Karen Fukuhara: Chris, sende bir şey var mı?

Chris Stone: Bence bu türün hayranı olan herkes için bir korku oyunu olacak. Gerilimden şüpheye ve doğrudan teröre kadar her şeye sahip. Ve Karen, Karen hepsini masaya getiriyor. Biliyor musun, bunlardan birkaçına katılmak istedim ama yapmadım. Bak, harika yaptı. Sanki onunla çalışırken çok eğleniyordum. O harika bir aktris. Ve şüphesiz Dani'nin duyguları ve gücü gerçekten ortaya çıkıyor. Ve biliyorsun, eğer Karen hayranıysan, bu senin için de izlemesi iyi bir oyun. Bu harika bir kampanya.

Bu gelecekte tekrar yapacağın bir şey mi, Karen?
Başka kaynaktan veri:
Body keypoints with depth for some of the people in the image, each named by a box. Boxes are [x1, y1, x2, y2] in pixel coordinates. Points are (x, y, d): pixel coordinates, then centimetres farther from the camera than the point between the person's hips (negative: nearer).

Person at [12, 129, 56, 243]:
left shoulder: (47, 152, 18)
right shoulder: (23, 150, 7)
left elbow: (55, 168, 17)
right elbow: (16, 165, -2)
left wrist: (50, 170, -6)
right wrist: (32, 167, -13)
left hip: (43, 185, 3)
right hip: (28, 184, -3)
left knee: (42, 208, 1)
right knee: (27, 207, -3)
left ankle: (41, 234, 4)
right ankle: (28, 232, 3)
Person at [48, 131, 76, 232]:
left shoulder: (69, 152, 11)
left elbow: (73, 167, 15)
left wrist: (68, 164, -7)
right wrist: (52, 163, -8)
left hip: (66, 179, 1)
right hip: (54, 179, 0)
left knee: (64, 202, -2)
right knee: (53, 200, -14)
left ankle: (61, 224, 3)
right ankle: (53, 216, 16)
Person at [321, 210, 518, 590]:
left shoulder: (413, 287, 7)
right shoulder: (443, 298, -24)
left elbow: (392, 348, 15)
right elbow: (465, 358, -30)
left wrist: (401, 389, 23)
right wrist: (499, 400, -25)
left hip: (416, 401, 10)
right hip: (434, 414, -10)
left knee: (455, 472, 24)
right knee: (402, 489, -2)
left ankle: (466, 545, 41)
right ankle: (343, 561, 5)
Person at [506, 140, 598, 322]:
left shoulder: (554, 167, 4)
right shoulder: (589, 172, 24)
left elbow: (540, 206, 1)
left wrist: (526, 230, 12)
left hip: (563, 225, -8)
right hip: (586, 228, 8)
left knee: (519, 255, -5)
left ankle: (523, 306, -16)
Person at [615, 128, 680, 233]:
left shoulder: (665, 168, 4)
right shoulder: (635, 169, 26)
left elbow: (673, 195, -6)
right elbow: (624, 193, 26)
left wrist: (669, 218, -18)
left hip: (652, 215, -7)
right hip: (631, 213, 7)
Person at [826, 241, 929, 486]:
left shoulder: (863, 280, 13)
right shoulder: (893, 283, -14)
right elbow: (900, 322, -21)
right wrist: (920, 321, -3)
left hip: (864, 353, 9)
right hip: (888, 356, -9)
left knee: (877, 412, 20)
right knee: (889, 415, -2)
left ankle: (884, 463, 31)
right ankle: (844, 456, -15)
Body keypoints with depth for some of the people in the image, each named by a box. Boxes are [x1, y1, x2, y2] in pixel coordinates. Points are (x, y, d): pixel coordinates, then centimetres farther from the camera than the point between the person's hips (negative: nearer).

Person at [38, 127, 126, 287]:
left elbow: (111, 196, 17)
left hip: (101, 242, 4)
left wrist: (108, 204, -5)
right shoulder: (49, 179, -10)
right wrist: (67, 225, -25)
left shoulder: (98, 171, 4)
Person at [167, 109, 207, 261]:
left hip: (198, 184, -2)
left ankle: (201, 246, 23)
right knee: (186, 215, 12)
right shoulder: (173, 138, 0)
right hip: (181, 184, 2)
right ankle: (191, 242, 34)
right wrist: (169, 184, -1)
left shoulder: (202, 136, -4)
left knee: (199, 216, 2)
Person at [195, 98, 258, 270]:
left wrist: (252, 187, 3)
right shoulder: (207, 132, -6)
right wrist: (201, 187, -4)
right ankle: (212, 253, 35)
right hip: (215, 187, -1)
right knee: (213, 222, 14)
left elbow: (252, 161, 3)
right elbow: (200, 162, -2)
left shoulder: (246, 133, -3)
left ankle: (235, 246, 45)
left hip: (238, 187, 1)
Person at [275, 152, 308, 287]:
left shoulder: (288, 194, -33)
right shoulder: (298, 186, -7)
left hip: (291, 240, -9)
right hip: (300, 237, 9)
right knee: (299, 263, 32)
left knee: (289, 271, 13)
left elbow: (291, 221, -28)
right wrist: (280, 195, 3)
Başka bir tür oyun mo-cap durumu?

Karen Fukuhara: Kesinlikle evet. Yine yaparken çok eğlendim. Ve bence Strike Distance ekibinin işleri yürütme biçimlerinin çok üstünde ve ötesinde olması da yardımcı oldu. Açıkçası bu türe ve topluluğa çok yeniyim, ama bunu çok kolaylaştırdılar, çok misafirperverlerdi. Demek istediğim, set en iyisi, bir film ve TV setinden biraz farklı, çünkü çok daha fazlası var. esneklik ve belirli vuruşlarda gerçekten masaj yapmak için daha fazla zaman ve bu çok fazla işbirliği olur. Ve insanlar şovda harikaydı. Yani aynı ekiple veya benzer biriyle olsaydı, bunun gibi başka bir proje yapmaya %100 hazır olurdum.

Şu anda sadece normal ses oyunculuğuna ve oynadığınız diğer devam eden rollere geri dönmenin garip olacağını düşünüyor musunuz?

Karen Fukuhara: Hayır, yani bu projeyi üç yıldır yapıyorum. Ve böylece hepsi, bilirsiniz, bir şekilde harmanlandı, belirli bir süre Callisto Protokolü üzerinde çalıştığımdan değildi ve sonra sadece seslendirme, "Oh, Cuma günü seslendirme yapacağım ve ardından Pazartesi günü Callisto Protokolüm var" gibiydi, bu yüzden hepsi iç içe geçmişti. Ve hepsinin kendine göre avantajları ve zorlukları var. Yani evet, hepsini yapmayı seviyorum.